=== HOW TO COMPLETE THIS TASK ===
In the news briefs, when does the public comment period for the CPE exposure draft close?

=== STUDY TEXT ===
PROFESSIONAL DEVELOPMENT

CPE standards get a makeover

The National Association of State Boards of Accountancy (NASBA) and AICPA are inviting public comments on their exposure draft, Statement on Standards for Continuing Professional Education (CPE) Programs, released on September 17th. The proposed changes aim to modernize CPE standards by addressing new learning methods and clarifying credit-awarding processes. Erin Scruggs, associate director of NASBA's national registry, emphasized the importance of adapting standards to maintain quality, stating, "As learning technologies and delivery methods evolve, it is essential that the Standards adapt to maintain the quality and integrity of CPE." The public comment period is open until December 16, and the draft can be downloaded from nasbaregistry.org. Barbara Andrews, AICPA's senior director, highlighted that ongoing education empowers CPAs to uphold high service standards and adapt to changes.

OUTLOOK

U.S. consumer sentiment at low ebb

The University of Michigan's final U.S. consumer sentiment index for November dropped to 51, from 53.6 in October, only slightly above the preliminary reading. The current conditions gauge slid 7.5 points to a record low of 51.1, while views of personal finances were the dimmest since 2009. Buying conditions for big-ticket goods dropped to the lowest on record.

TECHNOLOGY

AI threatens entry-level jobs, PwC says

PwC global chairman Mohamed Kande says the growth of artificial intelligence may eventually lead to fewer entry-level graduates being hired, although he said AI was not behind recent job cuts at the firm. In 2021, PwC said it wanted to hire 100,000 people over the course of five years, but Kande said this would no longer be possible. "When we made the plans to hire that many people, the world looked very, very different," he said. "Now we have artificial intelligence. We want to hire, but I don't know if it's going to be the same level of people that we hire - it will be a different set of people." Kande noted that PwC actually needed to hire hundreds of new AI engineers but was struggling to find them.

(Source text of formatted documents)
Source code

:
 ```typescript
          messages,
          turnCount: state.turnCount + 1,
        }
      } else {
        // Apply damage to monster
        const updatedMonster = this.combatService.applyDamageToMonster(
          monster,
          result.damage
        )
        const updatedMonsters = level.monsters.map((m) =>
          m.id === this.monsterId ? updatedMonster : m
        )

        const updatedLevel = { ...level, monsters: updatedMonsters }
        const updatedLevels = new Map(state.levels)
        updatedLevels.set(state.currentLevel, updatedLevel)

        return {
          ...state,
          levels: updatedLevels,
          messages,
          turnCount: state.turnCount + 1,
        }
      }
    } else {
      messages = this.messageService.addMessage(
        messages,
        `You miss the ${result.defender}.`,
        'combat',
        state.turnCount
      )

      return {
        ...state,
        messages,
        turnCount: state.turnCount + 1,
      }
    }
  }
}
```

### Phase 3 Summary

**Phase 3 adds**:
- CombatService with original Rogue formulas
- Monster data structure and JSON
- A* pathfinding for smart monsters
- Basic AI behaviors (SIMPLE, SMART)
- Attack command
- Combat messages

=== WRITTEN REPLY ===
December 16